After studying mechanical aerospace engineering, Martinos spent about 10 years at Thenamaris before starting to blend his talents and experience to come up with technology that the family tanker-management company wanted.

“We created the platform initially for ourselves,” he told TradeWinds. “And it turns out that what we needed as commercial operators was close to what charterers needed.

“We are not trying to disrupt shipping in the same way Uber tried to disrupt the taxi business.

“People in the shipping industry are allergic to the idea of everyone having the same information, because the way you make your living is finding your niche.”

The Signal Ocean platform pulls together market information from emails with this screen calculating time charter equivalent rates Photo: Signal Ocean

Signal Ocean does not provide the same market data to its clients, Martinos explained.

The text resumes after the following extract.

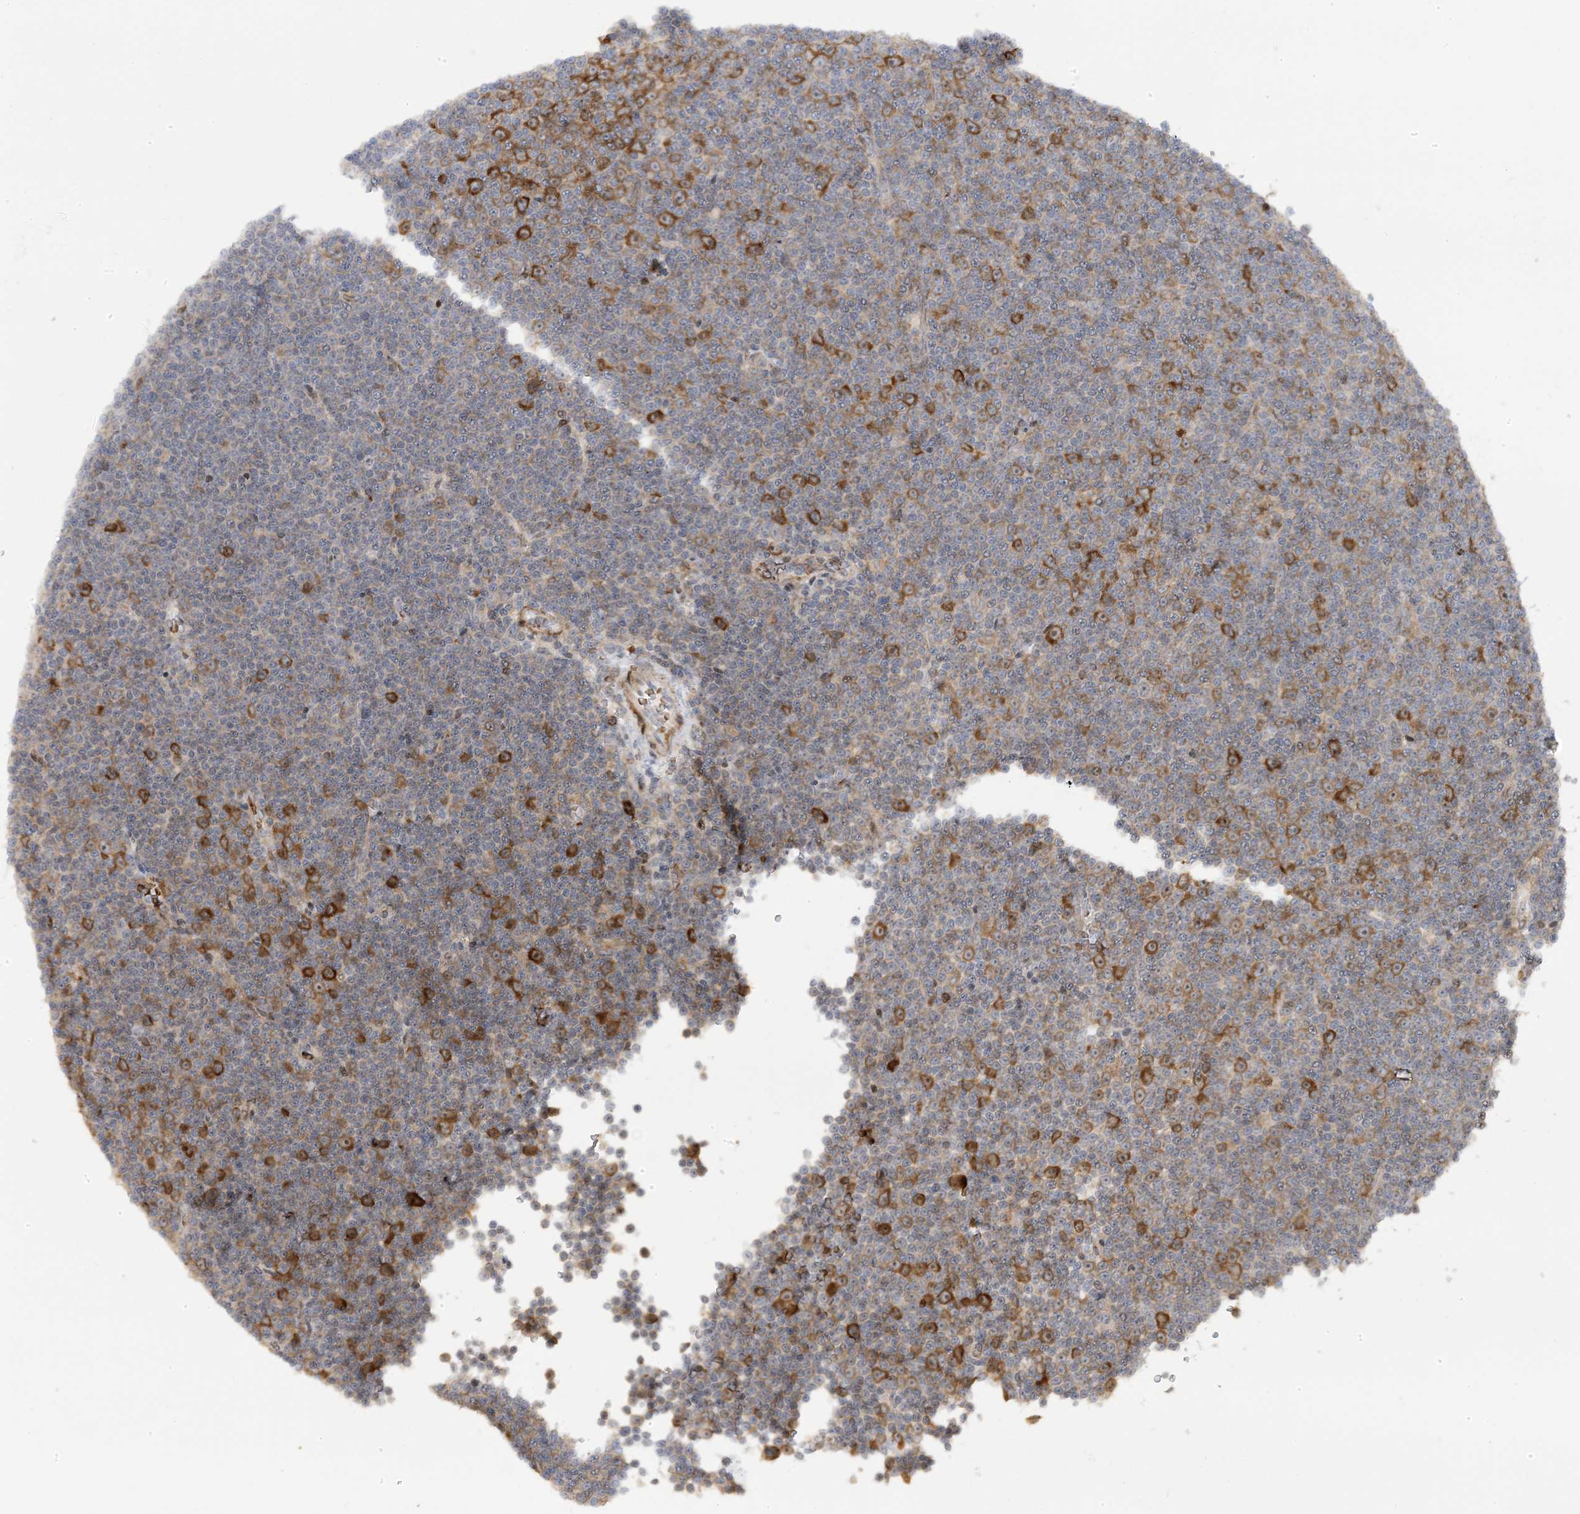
{"staining": {"intensity": "strong", "quantity": "<25%", "location": "cytoplasmic/membranous"}, "tissue": "lymphoma", "cell_type": "Tumor cells", "image_type": "cancer", "snomed": [{"axis": "morphology", "description": "Malignant lymphoma, non-Hodgkin's type, Low grade"}, {"axis": "topography", "description": "Lymph node"}], "caption": "DAB (3,3'-diaminobenzidine) immunohistochemical staining of malignant lymphoma, non-Hodgkin's type (low-grade) shows strong cytoplasmic/membranous protein staining in about <25% of tumor cells.", "gene": "MAP7D3", "patient": {"sex": "female", "age": 67}}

“It is more like an engine where everyone can put in their own information and that gets blended with some public information — and helps them get their own view of the world,” Martinos said.

It means owners and charters can operate in the same way as they already do, based on the information they have to hand and their market thinking, he said.

“But by bringing all the data together, it makes decisions much easier to take,” he said.

Posidonia launch

Following an initial launch at Posidonia in the summer, Martinos says about 50 companies — mainly owners and charterers — are already using Signal Ocean.

“Already 50% of large spot-traded tankers are represented by companies using the platform,” he said.

Signal Ocean’s current clients are mainly operators in the aframax, suezmax and VLCC markets. It is also being used by Signal Maritime for an aframax pool venture.

A dry cargo version and system tweaked for brokers are in the development and testing stages.

“If you want to respect the market structure, it makes developing the software at least an order of magnitude more difficult,” Martinos said of developing the systems.

That is why Signal Ocean has taken four years to come to market.